New sculpture adds more dystopia to East River Park
An art installation, “Joined an Avalanche, Never to be Alone Again,” opened October 4 at the foot of the temporary Corlears Hook Park bridge. The piece features gravel, corrugated steel, core samples, repurposed fencing from the FDR–and asphalt.
At a recent walk-through, the DDC Public Artist in Residence Carlos Irijalba explained that the asphalt is “green,” meaning it is recycled from street repaving operations. But to those who walked by while it was being installed, it smelled anything but–yet another pollutant added to a stark landscape that has been stripped of its greenery, leaving only fencing, steel and gravel, and asphalt, lots of it.
For a community missing its park, grieving the loss of hundreds of mature trees and open green spaces filled with memories of picnics, music, games and simple relaxation, we are given art that is essentially indistinguishable from the East Side Coastal Resiliency construction site.
The repurposed fencing blends into all of the other fencing, keeping us from what used to be public green space; the smell of its asphalt blends into the daily smell of dust, exhaust and endless construction materials; its gravel is another stretch of gravel along what used to be grassy lawns and bushes alive with pollinators. Its title is displayed on a construction billboard and has no connection to anything.
Its installation required trucking in yet more construction materials, “harvested from the city’s infrastructure,” releasing more pollutants and carbon into an area already overloaded with pollutants and carbon, and dumping asphalt onto the one of the last remaining bits of espanade. The asphalt is meant to look like a wave. It is unsealed and unpainted, a wave-like pile of loose asphalt that is already disintegrating into an estuary that is expected to keep accepting all of the environmental insults we pour into it. The detritus of this piece may eventually be found in our lungs, in fish and bird stomachs, and at the bottom of the estuary and eventually the ocean.

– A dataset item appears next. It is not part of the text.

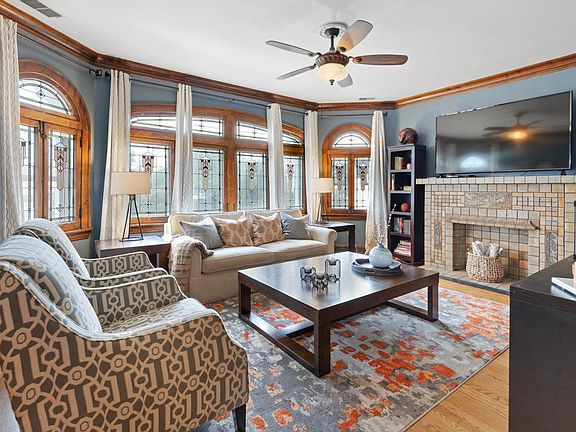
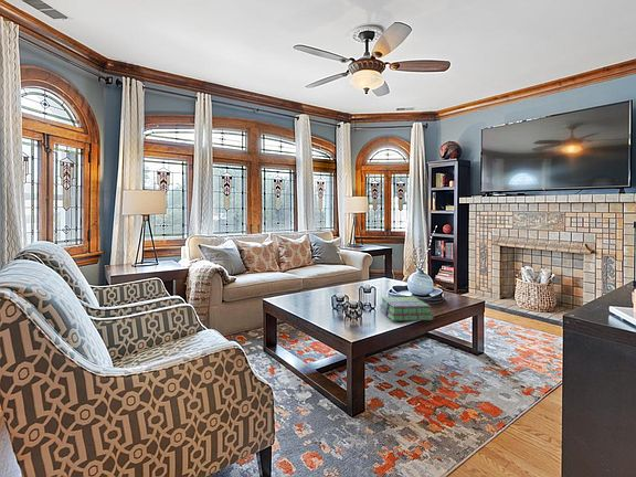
+ stack of books [379,296,435,322]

And yet, if you question this art piece, you’re told you don’t understand “art.” Because you only live here, in a community famous for its artists, poets, dancers and musicians. Because maybe you’re an artist yourself who has seen–or even created yourself–so many magnificent pieces that make you more aware of the brilliant possibilities of art when it is organic to the community and the landscape.

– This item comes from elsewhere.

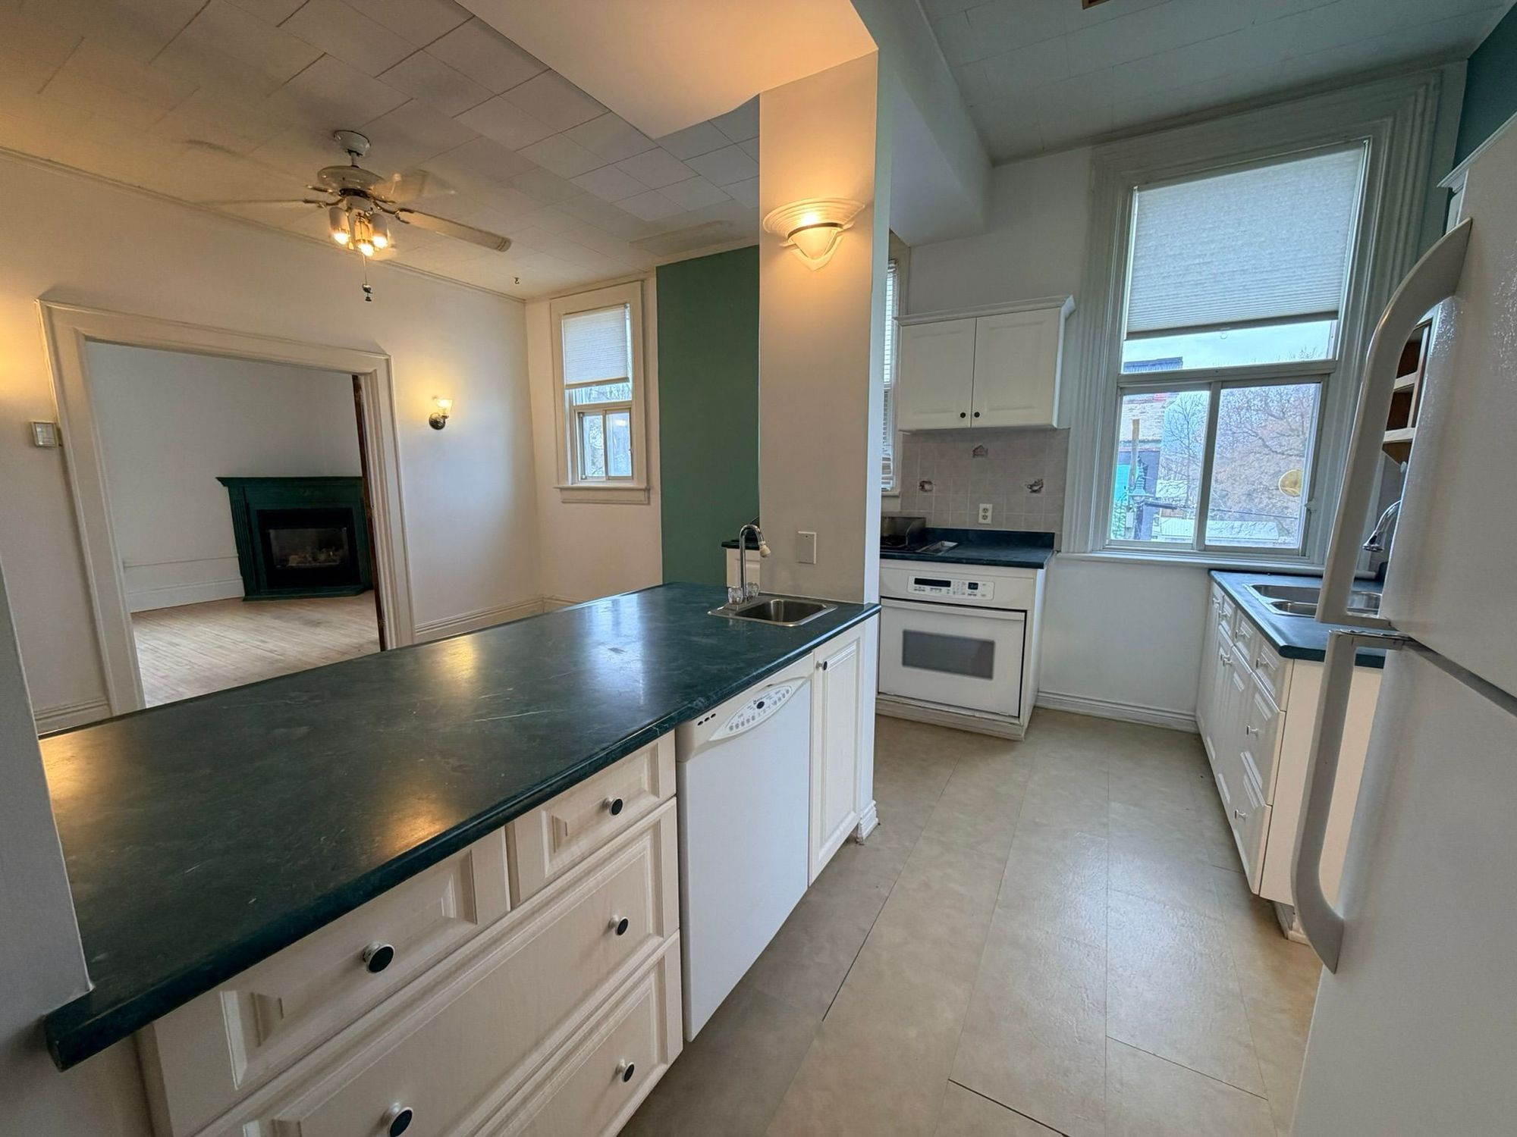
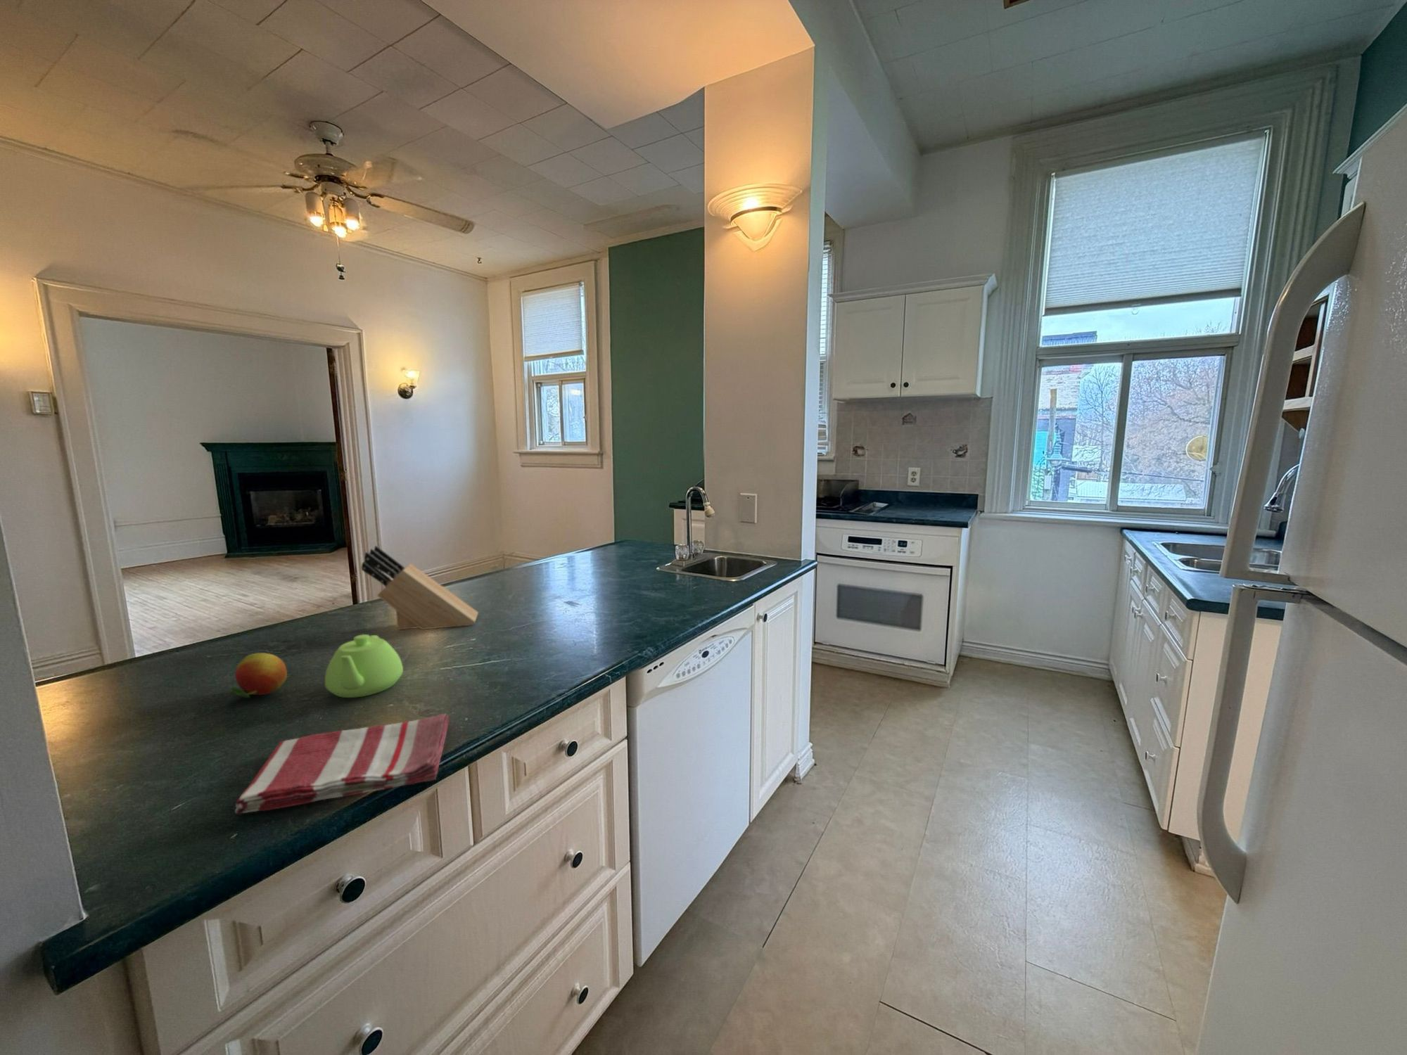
+ knife block [361,545,479,631]
+ dish towel [234,714,450,815]
+ fruit [229,652,288,698]
+ teapot [325,634,403,698]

You remember artists like Agnes Denes, who planted a wheat field in view of the World Trade Centers, Cecilia Vicuña who traced the fall of milk along the West Side Highway to see where water goes when it drains into the river, Kathy Westwater, who created a collaborative dance of poetry atop Fresh Kills in Staten Island; the Smokehouse Associates and William T. Williams who painted powerful abstract murals in Harlem.

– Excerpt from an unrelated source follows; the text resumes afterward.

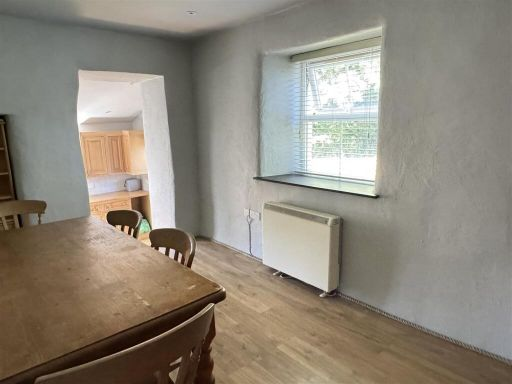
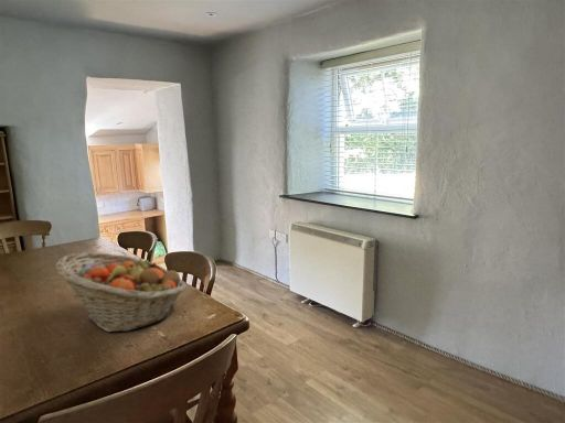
+ fruit basket [54,251,188,333]
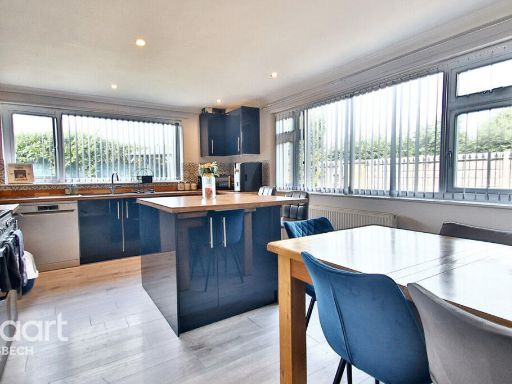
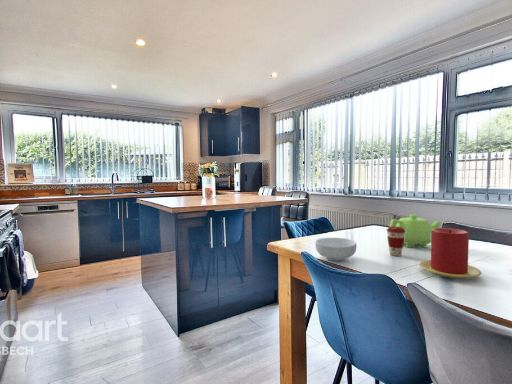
+ candle [418,227,482,279]
+ teapot [388,213,442,249]
+ coffee cup [386,226,406,257]
+ cereal bowl [314,237,357,262]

From our own neighborhood, the marvelous Eileen Myles has tirelessly written incredible poetry and essays driving home the loss of this park. Emily Johnson recently led a powerful tragic performance along the fences and destruction of East River Park. So many more artists have worked diligently and with vision to understand the communities in which they were working and the ecologies of the landscape about them.
Instead, we got asphalt, fencing and gravel. More of it.
–Photos by Pat Arnow
You can visit anytime, or if you wish to speak to the artist or representatives from the Department of Design and Construction, there will be an artist walk through on the next two Saturdays: 10/7 and 10/14. Information and tickets here (though you don’t really need tickets). You can tell DDC staff what you are thinking about this project and how we need art that does not simply glorify construction materials.
The installation will be removed November 15.